The second argument in this case is optional. The value of *mu*, when provided, should be equal to the mean of the given data. The mean is calculated automatically if the value is missing. This function is helpful when you want to calculate the variance of an entire population. If your data is only a sample of the population, you can use the `variance(data, xBar=None)`

function to calculate the sample variance. Here, *xBar* is the mean of the given sample and is calculated automatically if not provided.

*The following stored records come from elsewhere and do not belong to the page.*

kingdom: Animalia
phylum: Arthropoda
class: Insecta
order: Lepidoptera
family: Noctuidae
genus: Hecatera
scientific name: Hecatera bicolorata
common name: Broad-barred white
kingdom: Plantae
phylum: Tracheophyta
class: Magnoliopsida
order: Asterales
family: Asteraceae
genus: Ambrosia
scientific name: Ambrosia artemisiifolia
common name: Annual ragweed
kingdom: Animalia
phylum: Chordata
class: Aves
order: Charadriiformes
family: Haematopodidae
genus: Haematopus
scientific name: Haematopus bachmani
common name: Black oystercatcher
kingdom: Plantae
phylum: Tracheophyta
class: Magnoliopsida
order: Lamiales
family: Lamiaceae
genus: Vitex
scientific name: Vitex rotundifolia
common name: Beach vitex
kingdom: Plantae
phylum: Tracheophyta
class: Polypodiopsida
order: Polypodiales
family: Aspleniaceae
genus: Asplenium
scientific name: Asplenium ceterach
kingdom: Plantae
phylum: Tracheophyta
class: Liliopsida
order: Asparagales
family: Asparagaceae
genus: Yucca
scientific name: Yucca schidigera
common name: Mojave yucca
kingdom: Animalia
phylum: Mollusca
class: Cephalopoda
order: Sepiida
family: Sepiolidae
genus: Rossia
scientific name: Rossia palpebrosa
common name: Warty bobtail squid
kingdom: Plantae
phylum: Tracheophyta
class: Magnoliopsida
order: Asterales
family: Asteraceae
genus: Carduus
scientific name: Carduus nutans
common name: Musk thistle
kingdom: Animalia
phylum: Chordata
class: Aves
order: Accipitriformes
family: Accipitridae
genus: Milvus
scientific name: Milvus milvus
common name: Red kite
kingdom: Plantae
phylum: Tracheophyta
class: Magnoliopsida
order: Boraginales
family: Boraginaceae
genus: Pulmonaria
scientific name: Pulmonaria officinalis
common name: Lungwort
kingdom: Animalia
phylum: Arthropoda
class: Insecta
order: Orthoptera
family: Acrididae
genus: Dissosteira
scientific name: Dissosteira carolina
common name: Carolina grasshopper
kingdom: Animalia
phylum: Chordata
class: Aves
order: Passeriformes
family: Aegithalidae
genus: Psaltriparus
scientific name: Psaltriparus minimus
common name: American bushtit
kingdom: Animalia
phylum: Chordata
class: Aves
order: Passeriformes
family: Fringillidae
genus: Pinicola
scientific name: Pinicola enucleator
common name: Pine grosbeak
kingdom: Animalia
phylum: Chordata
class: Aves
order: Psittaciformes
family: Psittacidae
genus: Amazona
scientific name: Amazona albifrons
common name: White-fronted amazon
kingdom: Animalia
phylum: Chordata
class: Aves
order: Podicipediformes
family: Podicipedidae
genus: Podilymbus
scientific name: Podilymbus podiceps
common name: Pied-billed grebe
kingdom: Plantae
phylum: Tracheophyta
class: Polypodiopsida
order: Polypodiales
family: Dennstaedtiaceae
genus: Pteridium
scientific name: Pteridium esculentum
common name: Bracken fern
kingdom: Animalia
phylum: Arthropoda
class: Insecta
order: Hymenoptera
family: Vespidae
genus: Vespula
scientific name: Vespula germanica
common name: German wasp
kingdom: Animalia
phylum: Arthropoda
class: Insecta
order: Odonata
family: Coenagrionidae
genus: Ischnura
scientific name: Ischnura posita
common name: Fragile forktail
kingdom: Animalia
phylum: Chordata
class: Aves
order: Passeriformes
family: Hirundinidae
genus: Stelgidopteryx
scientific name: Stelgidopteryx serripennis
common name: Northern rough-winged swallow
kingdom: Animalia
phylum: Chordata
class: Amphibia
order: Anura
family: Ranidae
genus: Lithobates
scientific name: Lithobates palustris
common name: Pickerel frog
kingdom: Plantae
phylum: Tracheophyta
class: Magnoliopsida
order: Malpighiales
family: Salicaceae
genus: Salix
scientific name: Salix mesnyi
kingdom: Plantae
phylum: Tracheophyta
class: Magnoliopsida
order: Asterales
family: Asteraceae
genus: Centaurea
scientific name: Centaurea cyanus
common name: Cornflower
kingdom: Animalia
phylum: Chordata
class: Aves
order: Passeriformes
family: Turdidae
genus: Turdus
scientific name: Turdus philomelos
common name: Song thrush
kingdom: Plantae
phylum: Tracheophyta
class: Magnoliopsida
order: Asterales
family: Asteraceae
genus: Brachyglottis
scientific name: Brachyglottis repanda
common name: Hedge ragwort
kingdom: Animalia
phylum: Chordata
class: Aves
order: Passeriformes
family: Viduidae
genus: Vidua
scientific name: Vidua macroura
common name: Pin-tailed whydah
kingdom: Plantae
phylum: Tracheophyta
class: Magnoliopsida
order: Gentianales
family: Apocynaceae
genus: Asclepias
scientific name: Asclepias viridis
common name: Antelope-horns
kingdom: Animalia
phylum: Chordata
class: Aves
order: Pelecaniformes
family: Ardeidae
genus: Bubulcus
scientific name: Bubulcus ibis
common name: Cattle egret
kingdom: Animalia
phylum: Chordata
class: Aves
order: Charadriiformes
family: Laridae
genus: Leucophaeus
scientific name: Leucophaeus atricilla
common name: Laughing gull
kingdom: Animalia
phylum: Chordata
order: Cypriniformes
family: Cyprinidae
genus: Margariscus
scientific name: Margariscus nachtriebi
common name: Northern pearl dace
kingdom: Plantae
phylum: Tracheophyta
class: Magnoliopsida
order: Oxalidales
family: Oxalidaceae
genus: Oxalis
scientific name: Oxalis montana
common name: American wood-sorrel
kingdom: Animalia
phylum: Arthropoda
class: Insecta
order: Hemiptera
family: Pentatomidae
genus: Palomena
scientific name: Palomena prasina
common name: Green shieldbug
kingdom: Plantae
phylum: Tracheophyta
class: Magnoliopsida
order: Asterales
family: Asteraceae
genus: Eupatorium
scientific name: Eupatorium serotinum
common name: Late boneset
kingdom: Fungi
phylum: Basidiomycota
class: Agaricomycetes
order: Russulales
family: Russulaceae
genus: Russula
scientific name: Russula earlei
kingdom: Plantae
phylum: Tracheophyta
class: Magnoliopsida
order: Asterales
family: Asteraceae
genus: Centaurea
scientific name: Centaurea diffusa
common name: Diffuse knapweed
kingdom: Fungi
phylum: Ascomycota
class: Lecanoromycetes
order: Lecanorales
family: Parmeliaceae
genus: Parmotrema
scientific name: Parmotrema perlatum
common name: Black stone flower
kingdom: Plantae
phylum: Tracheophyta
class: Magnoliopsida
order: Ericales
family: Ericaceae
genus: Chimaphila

To calculate the population standard definition and sample standard deviation, you can use the `pstdev(data, mu=None)`

and `stdev(data, xBar=None)`

functions respectively.

```
import statistics
from fractions import Fraction as F
data = [1, 2, 3, 4, 5, 6, 7, 8, 9]
statistics.pvariance(data) # returns 6.666666666666667
statistics.pstdev(data) # returns 2.581988897471611
statistics.variance(data) # returns 7.5
statistics.stdev(data) # returns 2.7386127875258306
more_data = [3, 4, 5, 5, 5, 5, 5, 6, 6]
statistics.pvariance(more_data) # returns 0.7654320987654322
statistics.pstdev(more_data) # returns 0.8748897637790901
some_fractions = [F(5, 6), F(2, 3), F(11, 12)]
statistics.variance(some_fractions)
# returns Fraction(7, 432)
```

As evident from the above example, smaller variance implies that more data points are closer in value to the mean. You can also calculate the standard deviation of decimals and fractions.

## Final Thoughts

In this last tutorial of the series, we learned about different functions available in the *statistics* module. You might have observed that the data given to the functions was sorted in most cases, but it doesn’t have to be. I have used sorted lists in this tutorial because they make it easier to understand how the value returned by different functions is related to the input data.